The primary objective of any Central Bank, globally can be summarized in three simple points:
- Control inflation in order to promote price stability
- Sustain economic growth
- Attain full employment
The key roles that the central bank will perform include sole supplier of currency, influencing the amount of money supplied in the economy, banker to the government (and other banks) and holder/manager of foreign exchange reserves.
For any central bank to be effective at its functions, it needs to be independent (and objective), credible and transparent. The Central Bank of Nigeria under the Sanusi Lamido Sanusi can be said to have possessed these essential qualities. Unfortunately, the same cannot be said of all his other predecessors – the tenure of Charles Soludo (predecessor) ended up being a classic case study for the “regulatory capture” theory, where the interests of the regulated banks (and bank CEOs) were often enhanced by the regulation. Or the not-so independent tenure of Joseph Sanusi (further predecessor) where reports (or folklore) had it that the license of Savannah Bank (of blessed memory) was revoked because of a disagreement between Jim Nwobodo (a major shareholder in Savannah Bank) and the former President of Nigeria, Olusegun Obasanjo.
Every CBN governor has assumed office and vehemently pursued his own views, perspective and beliefs. Joseph Sanusi abolished merchant banks during his tenure, forcing all merchant banks to convert to commercial banks. Charles Soludo believed in bigger stronger banks, allowing bank CEOs to increase and expand their empire more rapidly than their competence could actually absorb. SLS repealed the universal banking license, by creating the separation between merchant banks and commercial banks.
In all of these, SLS is possibly the only CBN governor in recent times who has balanced the bank oversight responsibility as well as achieving at least one of the key objectives of a central bank. Under his tenure the banks have become healthier, the Nigerian markets gained credibility as he maintained interests at high levels in order to keep inflation to single digits; and most recently reducing excess liquidity in the system by increasing cash reserve on government deposits from 50% to 75%. In many quarters, SLS will be awarded a distinction for his time as CBN governor.

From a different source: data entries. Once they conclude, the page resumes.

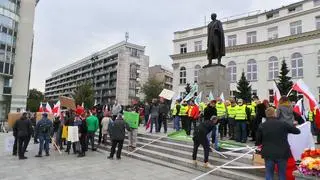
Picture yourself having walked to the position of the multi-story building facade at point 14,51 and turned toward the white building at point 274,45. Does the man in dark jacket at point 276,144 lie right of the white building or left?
right

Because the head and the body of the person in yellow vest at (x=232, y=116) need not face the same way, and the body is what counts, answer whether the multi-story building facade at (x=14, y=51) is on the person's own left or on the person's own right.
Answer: on the person's own right

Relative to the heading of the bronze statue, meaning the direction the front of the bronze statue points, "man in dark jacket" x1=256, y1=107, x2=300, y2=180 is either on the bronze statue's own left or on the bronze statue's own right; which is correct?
on the bronze statue's own left

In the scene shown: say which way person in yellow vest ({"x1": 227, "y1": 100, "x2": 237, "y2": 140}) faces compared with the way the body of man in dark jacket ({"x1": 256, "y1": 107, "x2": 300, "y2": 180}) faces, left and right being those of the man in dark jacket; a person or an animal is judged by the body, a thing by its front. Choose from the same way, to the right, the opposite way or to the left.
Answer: the opposite way

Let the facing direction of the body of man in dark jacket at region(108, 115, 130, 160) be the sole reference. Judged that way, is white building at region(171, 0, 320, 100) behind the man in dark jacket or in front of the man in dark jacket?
in front

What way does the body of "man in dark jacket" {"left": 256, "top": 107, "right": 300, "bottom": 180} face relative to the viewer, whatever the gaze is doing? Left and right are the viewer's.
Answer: facing away from the viewer

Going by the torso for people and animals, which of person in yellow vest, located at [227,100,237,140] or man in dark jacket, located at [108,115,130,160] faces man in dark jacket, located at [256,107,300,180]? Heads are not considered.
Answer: the person in yellow vest

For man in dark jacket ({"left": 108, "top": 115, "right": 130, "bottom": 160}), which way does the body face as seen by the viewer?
away from the camera

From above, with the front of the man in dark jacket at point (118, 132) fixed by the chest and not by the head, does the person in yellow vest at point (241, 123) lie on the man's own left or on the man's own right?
on the man's own right

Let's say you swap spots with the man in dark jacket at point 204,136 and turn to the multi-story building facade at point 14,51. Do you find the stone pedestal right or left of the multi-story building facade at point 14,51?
right

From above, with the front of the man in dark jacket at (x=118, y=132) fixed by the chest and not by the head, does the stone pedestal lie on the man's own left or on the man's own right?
on the man's own right

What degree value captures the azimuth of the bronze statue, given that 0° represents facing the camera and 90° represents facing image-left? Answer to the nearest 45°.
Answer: approximately 45°
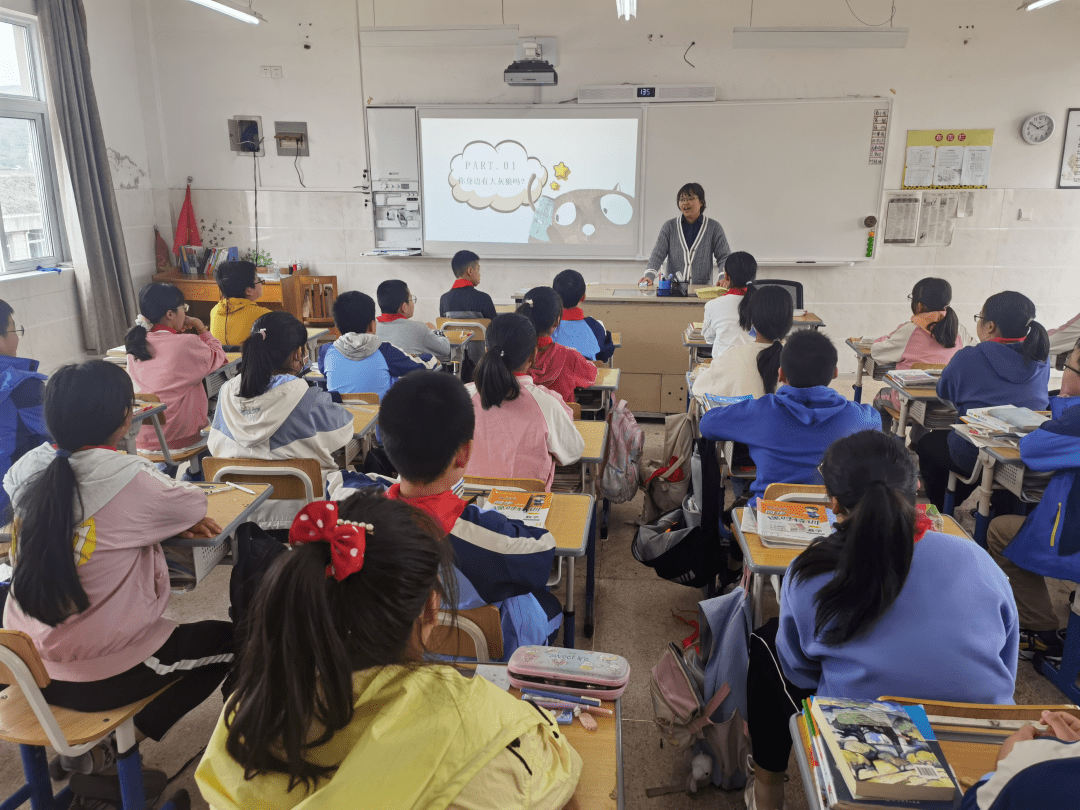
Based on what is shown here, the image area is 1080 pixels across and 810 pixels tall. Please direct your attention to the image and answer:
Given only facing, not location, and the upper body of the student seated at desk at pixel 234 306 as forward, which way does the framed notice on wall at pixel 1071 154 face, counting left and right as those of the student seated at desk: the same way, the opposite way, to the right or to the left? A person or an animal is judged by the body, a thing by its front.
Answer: the opposite way

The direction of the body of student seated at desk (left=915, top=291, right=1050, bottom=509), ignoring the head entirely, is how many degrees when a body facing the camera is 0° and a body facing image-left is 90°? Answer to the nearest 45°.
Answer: approximately 135°

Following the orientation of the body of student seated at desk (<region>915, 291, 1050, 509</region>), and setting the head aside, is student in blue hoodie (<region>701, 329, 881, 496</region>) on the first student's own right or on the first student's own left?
on the first student's own left

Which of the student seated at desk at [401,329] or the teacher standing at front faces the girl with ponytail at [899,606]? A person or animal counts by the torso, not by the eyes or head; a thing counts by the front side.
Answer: the teacher standing at front

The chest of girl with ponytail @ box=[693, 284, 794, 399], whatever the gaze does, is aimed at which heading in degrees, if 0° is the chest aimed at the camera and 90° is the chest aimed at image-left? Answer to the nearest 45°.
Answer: approximately 180°

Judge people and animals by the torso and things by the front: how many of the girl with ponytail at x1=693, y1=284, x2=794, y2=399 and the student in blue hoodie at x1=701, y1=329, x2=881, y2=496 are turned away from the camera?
2

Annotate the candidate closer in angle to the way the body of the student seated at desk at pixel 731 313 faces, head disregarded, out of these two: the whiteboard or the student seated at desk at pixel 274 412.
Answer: the whiteboard

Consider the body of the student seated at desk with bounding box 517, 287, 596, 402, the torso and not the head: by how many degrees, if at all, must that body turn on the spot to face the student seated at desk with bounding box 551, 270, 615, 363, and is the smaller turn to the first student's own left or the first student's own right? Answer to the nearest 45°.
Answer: approximately 45° to the first student's own left

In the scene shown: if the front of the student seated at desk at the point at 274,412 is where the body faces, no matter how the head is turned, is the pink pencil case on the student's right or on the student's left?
on the student's right

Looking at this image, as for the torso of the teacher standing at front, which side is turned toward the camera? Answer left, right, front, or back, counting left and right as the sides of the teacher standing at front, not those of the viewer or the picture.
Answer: front

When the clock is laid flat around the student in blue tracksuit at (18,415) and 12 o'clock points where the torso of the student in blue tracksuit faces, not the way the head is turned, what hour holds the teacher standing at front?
The teacher standing at front is roughly at 1 o'clock from the student in blue tracksuit.

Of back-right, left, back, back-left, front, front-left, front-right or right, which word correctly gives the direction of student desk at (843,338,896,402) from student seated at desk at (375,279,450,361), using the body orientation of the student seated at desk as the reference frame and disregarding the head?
front-right

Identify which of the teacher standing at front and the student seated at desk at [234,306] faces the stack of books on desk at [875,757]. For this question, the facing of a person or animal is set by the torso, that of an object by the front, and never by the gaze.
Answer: the teacher standing at front

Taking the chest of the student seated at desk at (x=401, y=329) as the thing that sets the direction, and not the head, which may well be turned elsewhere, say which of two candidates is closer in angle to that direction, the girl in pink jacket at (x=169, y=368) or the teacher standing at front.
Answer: the teacher standing at front

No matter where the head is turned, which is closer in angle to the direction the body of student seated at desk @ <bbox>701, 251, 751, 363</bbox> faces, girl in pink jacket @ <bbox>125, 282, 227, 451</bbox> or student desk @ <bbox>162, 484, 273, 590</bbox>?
the girl in pink jacket

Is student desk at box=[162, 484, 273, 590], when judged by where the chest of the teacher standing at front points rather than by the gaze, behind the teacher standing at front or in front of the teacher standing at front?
in front

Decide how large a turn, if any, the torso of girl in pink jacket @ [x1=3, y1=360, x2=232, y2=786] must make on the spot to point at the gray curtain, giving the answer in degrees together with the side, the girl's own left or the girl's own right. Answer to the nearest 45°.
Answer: approximately 45° to the girl's own left

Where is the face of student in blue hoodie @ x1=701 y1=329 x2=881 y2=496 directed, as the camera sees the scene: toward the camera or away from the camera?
away from the camera

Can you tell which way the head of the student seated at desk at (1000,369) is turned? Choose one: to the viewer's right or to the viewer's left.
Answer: to the viewer's left

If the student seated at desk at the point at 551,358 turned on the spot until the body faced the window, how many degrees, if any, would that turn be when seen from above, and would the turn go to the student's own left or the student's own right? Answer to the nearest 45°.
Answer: approximately 90° to the student's own left

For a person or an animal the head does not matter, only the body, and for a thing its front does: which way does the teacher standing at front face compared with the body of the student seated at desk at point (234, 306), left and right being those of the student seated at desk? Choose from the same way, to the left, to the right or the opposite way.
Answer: the opposite way

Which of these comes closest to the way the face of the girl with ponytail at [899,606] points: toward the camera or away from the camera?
away from the camera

His tenure was meant to end in June, and he has explicitly declared his intention not to vie for a second term. Ahead of this announcement, dailies were inundated by silent campaigns of several candidates. However following the nomination of Mr. Godwin Emefiele by the President yesterday afternoon, all previous candidates can now get back to their desks. Market intelligence analysts, Proshare, was the first to release news of the CEO of Zenith Bank being tipped for the job earlier yesterday. And before midday, like a well-written script, the President had submitted his name to the National Assembly for ratification. The question of whether the President has powers to remove the CBN governor may be likened to the moral argument against tax evasion. The question of why the President was impatient for his tenure to end in a couple of months, remains an issue for philosophical discussions or conspiracy theories.
Very little is known of Godwin Emefiele; in 2010 he stepped into the larger than life, CEO’s shoes of his predecessor, Jim Ovia. During his time as Chief Executive, a number of feats have been achieved. In 2012, Zenith became the first and only Nigerian bank to record net profit in excess of N100 billion; Zenith listed its shares on the London Stock Exchange, Zenith was recognized several global brands recognition.
The debate is whether these achievements are directly related to his management and direction or simply consolidation of the sound foundation that his predecessor laid.
While everyone was raving, stock markets reacted wildly, as the fixed income markets (bonds and treasury bills) did not trade yesterday. The foreign exchange markets opened later but stopped trading when news of the suspensions/appointment of interim governor/nomination of next governor was released. However the CBN, later sold dollars to the banks as markets slowly unwound. While the general public will continue to observe as the markets react to the events of February 20, 2014, everyone will hold their breath as the most important reaction of them all is expected.